Maykain, so heißt der Ort im Nordosten Kasachstans, wo Sergej und Katharina das Licht der Welt erblickten. Erst kürzlich saßen die Geschwister am Computer und suchten bei Google Earth die Stationen ihrer Kindheit. Aufgewachsen waren die beiden bei ihren Großeltern, denn die Eltern mussten arbeiten. Der Vater als Lkw-Fahrer, die Mutter im Schichtdienst als Krankenschwester im OP.

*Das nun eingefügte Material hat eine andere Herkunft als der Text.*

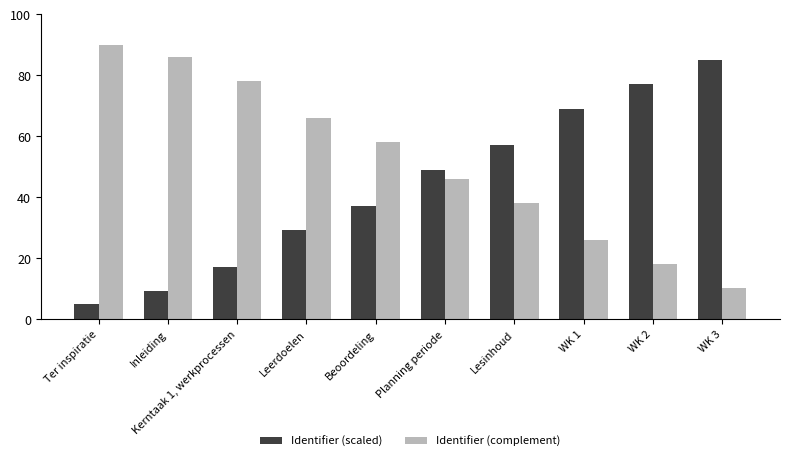

What is the spread (max minus min) of values at Kerntaak 1, werkprocessen?

61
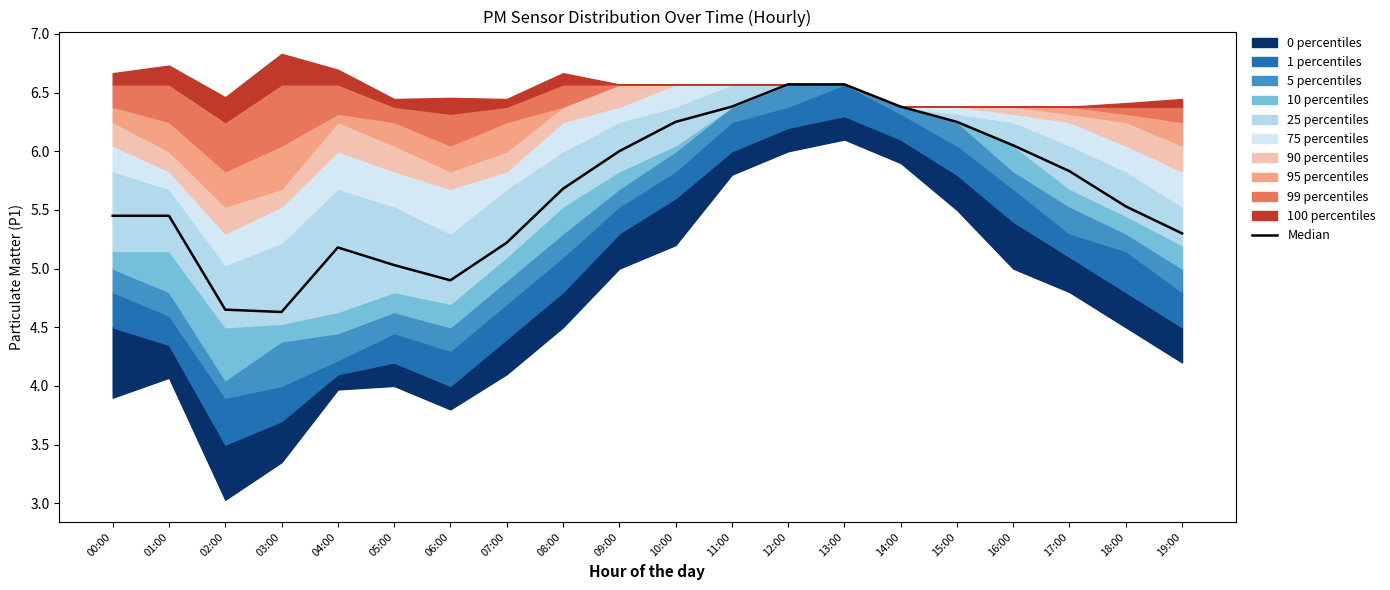

List the labels in order of value, smallest first.

03:00, 02:00, 06:00, 05:00, 04:00, 07:00, 19:00, 00:00, 01:00, 18:00, 08:00, 17:00, 09:00, 16:00, 10:00, 15:00, 11:00, 14:00, 12:00, 13:00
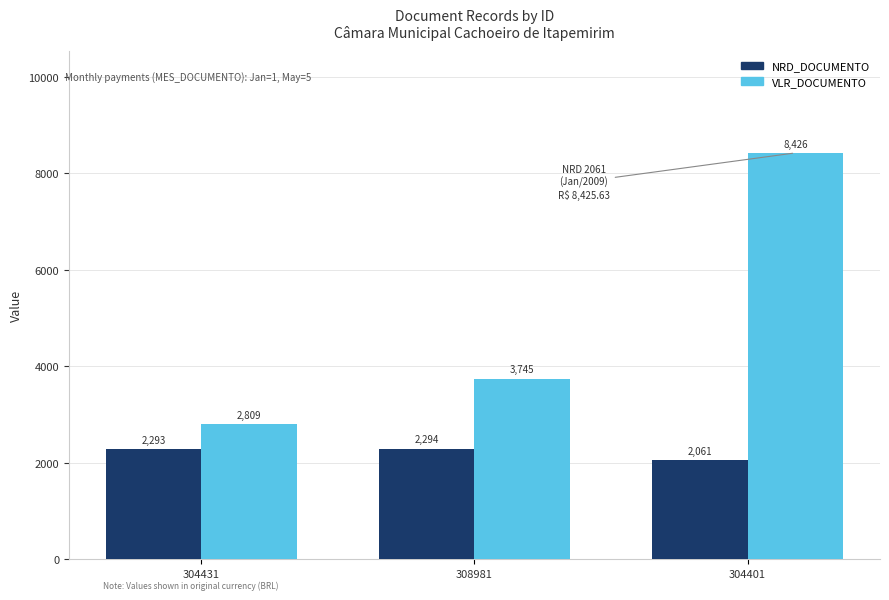

At which category is the sum across all series the highest?

304401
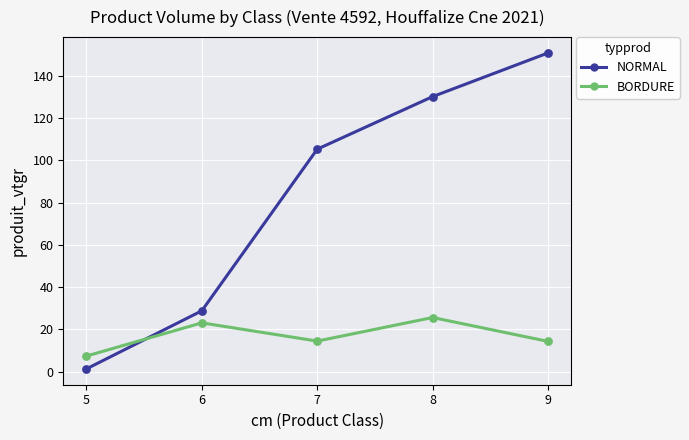

What are all the series names shown in the legend?

NORMAL, BORDURE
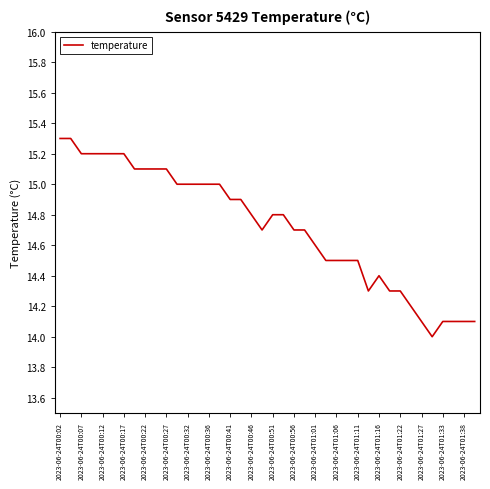

Does the chart display data point markers on the line(s)?

No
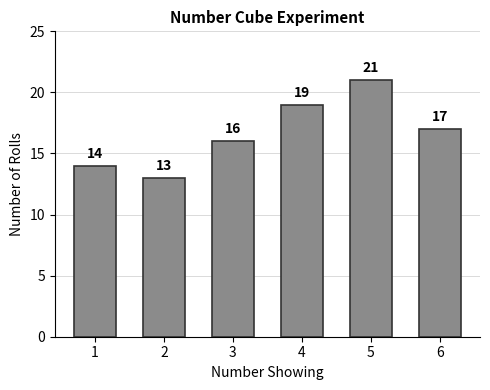

Reading left to right, extract all data points from this chart.

14	13	16	19	21	17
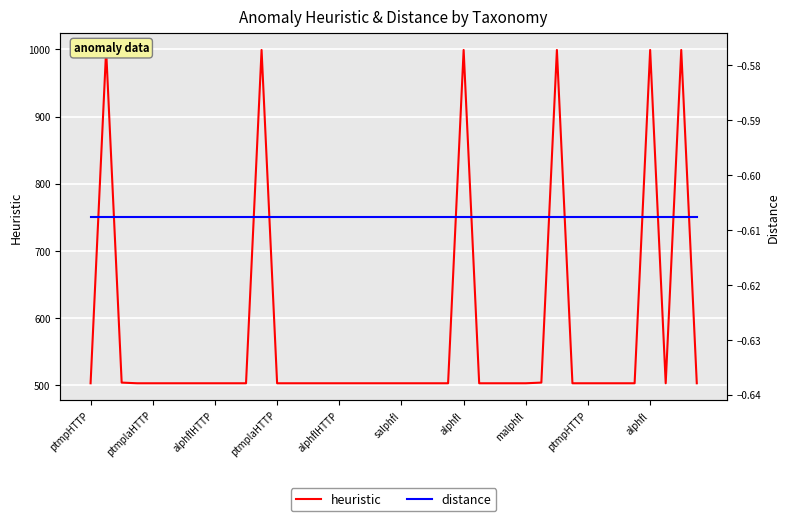

Which series has the largest range (max minus min)?

heuristic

"Es war ein schwieriges Leben", sagt Gaida, "aber ich hatte trotzdem eine schöne Kindheit". Und seine Schwester erzählt, dass die Übersiedlung vor allem der Wunsch des Großvaters war, "weil er Deutschland als sein Heimatland angesehen hat". Obwohl er nie dort war. Denn ursprünglich wuchsen die Großeltern an der Wolga auf. Aber während des zweiten Weltkriegs wurden sie nach Sibirien geschickt. "Meine Großeltern haben sich erst im Arbeitslager kennen gelernt", erzählt Katharina Romeis.

Die Lebenserinnerungen ihres Großvaters trug sie in der Schule vor, als die Klasse gerade das Thema im Unterricht behandelte. Insgesamt aber wüssten sie eigentlich viel zu wenig über die Geschichte, da sind sich die Geschwister einig. Im Sommer hat Romeis einen deutschen Mann geheiratet. "Da war nie die Frage, welche Nationalität er hat", erzählt ihr Bruder. Die Familie ist in einer neuen Zeit angekommen.


Das Unternehmen in Zahlen:

als er sich im Jahr 2004 selbstständig macht. Er nimmt einen Kredit auf und kauft sein erstes Fahrzeug, in dem er zwei Jahre lang quer durch Europa tourt.

2006 stellt Gaida seinen ersten Mitarbeiter ein - und kauft einen zweiten Lkw. 2013 beschäftigt Sergej Gaida 13 Mitarbeiter, die zwei Zwölftonner und neun Sattelzüge steuern.

60 Prozent der Ware, die Gaida nach ganz Europa liefert, sind Kfz-Teile und andere technische Produkte.

3500 Kilometer fährt jedes Fahrzeug im Durchschnitt pro Woche. Rund 40.000 Kilometer fahren alle 11 Lkw zusammen. Das macht pro Monat etwa 160.000 Kilometer. Im Jahr schrubben Gaidas Lkw mehr als zwei Millionen Kilometer.